Ok I'm glad you're doing something proactive kind of wish you sent a text to me around lunchtime you have helped me so much
You have helped me too
No one else can understand how we're feeling other than people who have been through that too.
I never thought about a message I was wallowing in self pity at that time.
I'm ok trying to keep busy busy with the kids home schooling as well I'm ok but find my self angry that I'm to busy to cry, I keep saying Dead is forever? And I can't understand that she is gone I try and think she is on holiday and will be back soon! Dead gone forever she can't be even if I no the truth
I know but I'm a person who always reads up on stuff and being angry and struggling to believe their gone is part og grief. There are times when I think I'm mad and I'm like I'm cracked this is it I want to die what the hell is going on and it's part of grief. Apparently it takes time for your brain to catch up with what's happened.
It kind of makes sense brain needs to catch up hope it's soon? Saying that I don't want to forget anything I was robbed of my future we had planned just like yourself s they went to soon in my opinion. Glad your reading up on stuff hope you stay strong as you can
Yes I think it's a nurse thing. If I don't know something I always read up on it, medications, weird and wonderful diseases, I was terrible for googling what was wrong with Lewis.
yes we were robbed, I feel like I don't know where my life is going now. Hopefully I will feel more purposeful when im back at work but im nowhere near ready for that yet.
I feel the same that's if I can go back to work My wife was in charge of the family and I made some money so who knows I guess that's not important to me right now anyway. I guess I need to except this is that what your doing?
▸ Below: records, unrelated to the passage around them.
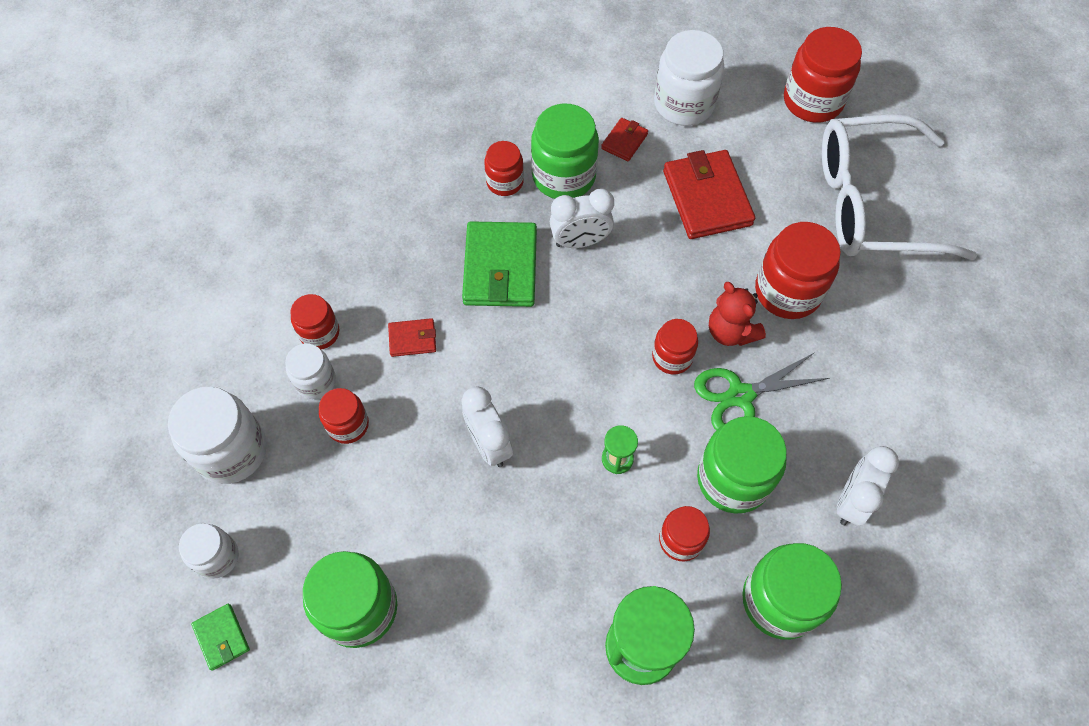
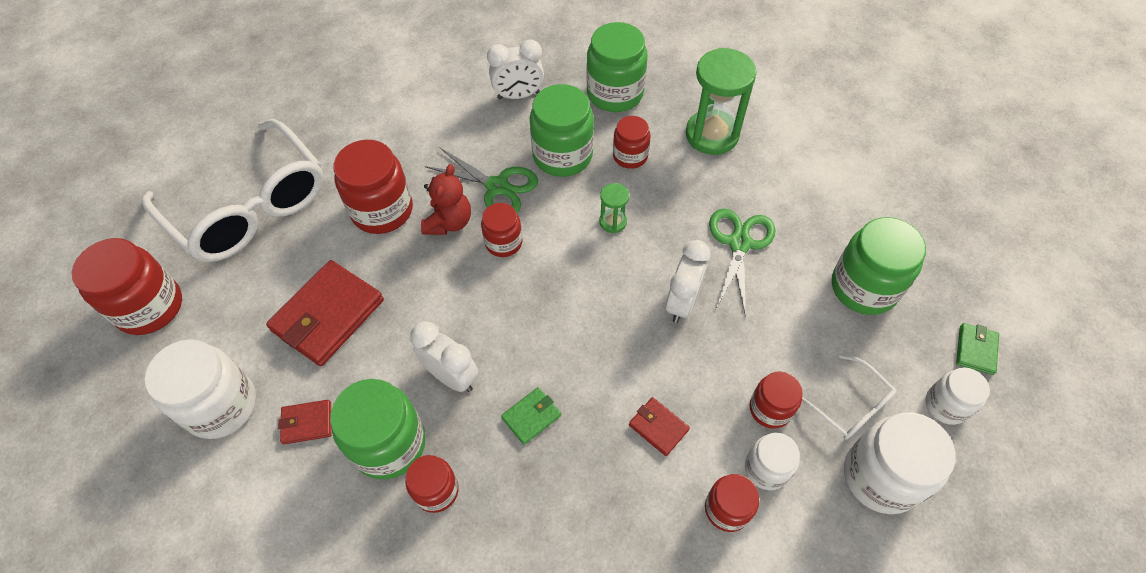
camera: 130 degrees left, 5 degrees down
green wallet [462,221,537,307] -> green wallet [501,387,561,445], size x0.49
none -> green scissors [709,209,776,317]
none -> white glasses [802,354,896,439]

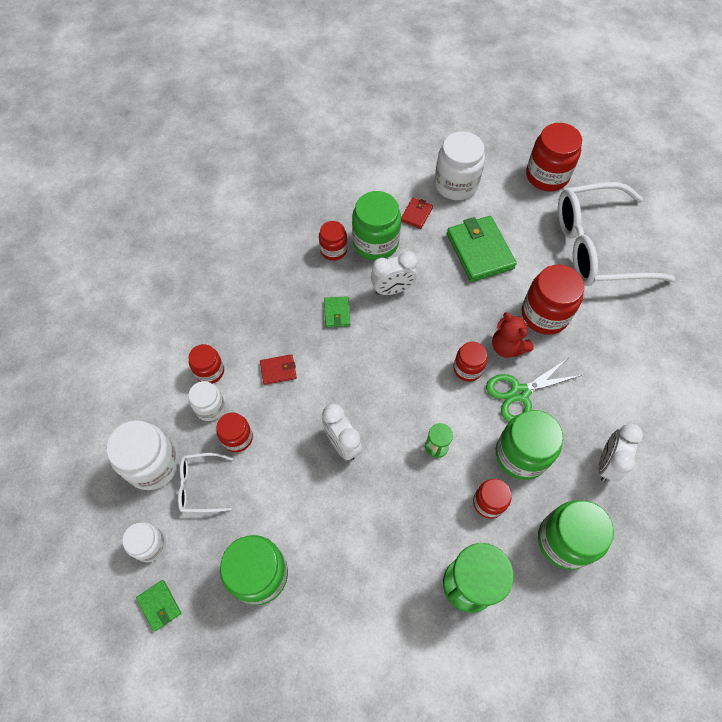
camera: 125 degrees right, 5 degrees up
red wallet [266,260,384,366] -> green wallet [447,216,517,282]
green scissors [709,209,776,317] -> none

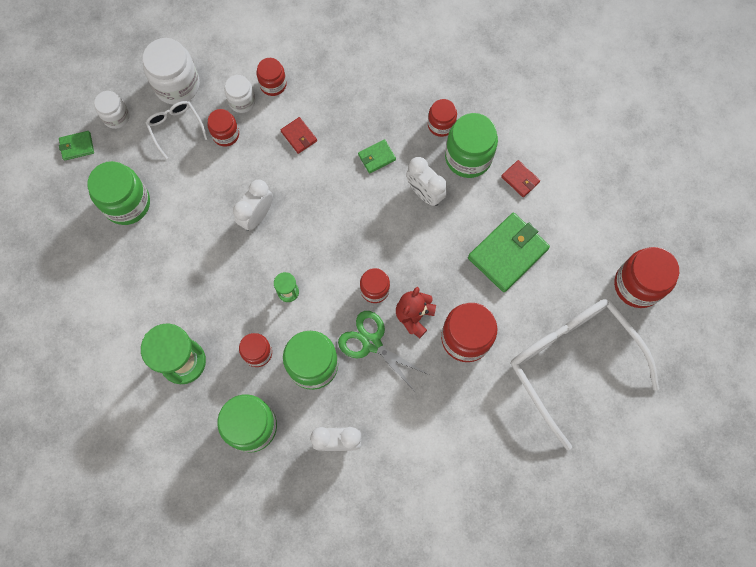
camera: 65 degrees right, 10 degrees up
green wallet [136,580,181,632] -> green wallet turned 45 degrees clockwise [59,131,94,161]
red wallet [401,198,433,229] -> red wallet turned 45 degrees clockwise [501,160,540,197]
white jar [435,131,485,200] -> none

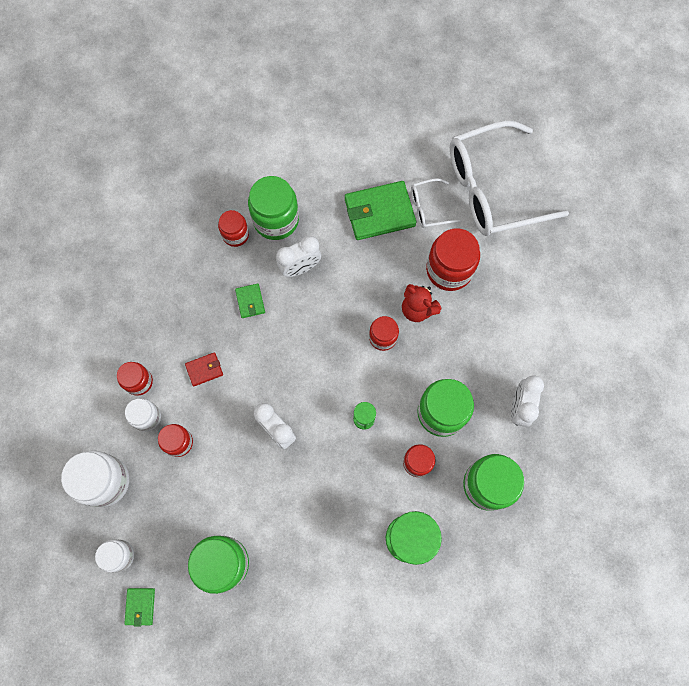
camera: 75 degrees left, 0 degrees up
white glasses [146,101,208,159] -> white glasses moved to [411,178,461,228]
green scissors [338,311,429,390] -> none
green wallet [468,213,550,292] -> green wallet turned 75 degrees counterclockwise [345,181,416,240]
red wallet [501,160,540,197] -> none
red jar [614,247,679,308] -> none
Have you got a special way of dealing with grief?
No way really.
I lost grandparents, aunt and uncle but I was young so it didn't really affect me. This is something completely different.
I try to plan a couple of things to do for the day like change the bed sheets empty dishwasher take out recycling, if it doesn't get done no fuss. I watch tv a lot I've just started watching the flash again. Far too much online shopping. I have my crafty bits but I dont do it every day, I've ordered some puzzles today. I'm going to see my work friends tomorrow for a change of scene.
I can't do this The mornings are killing me my flight or fight is what's wrong with me I'm worrying to the point where I freak out but I remember what my wife would say to me and I can kind of keep it together I had this crazy dream to but I was at a train station obviously waiting for my wife to turn up but the train came and she never did and I had to make my own way home soo sad i'm not getting any better I know I'm not
Have you talked to your GP? I spoke to mine yesterday she gave me some diazepam to help with the anxiety attacks when I feel like I can't stop crying, she told me to take one at night to help with sleep and I can take them during the day to help me if I get bad. It took a while to get to sleep but I feel calm and in control right now I only took one last night.
Have you looked at cruse bereavement also? You can talk to them on the phone or a like a text chat thing might be helpful.
I had a dream the other night that Lewis was at home and making a mess and I was like since you've been gone the flat has been so much tidier! It was a funny dream.
Yes spoke to Dr wanted any tablets and I wanna stay alert for the children so not sure on sleeping tablets ? Maybe something to calm my nerves might help? Will look at
glad you had a lovely dream
Have you heard of rescue remedy it's a herbal thing but people say it helps. I bought some sleep spray it's like lavender and other nice smells that just smell nice on the pillows.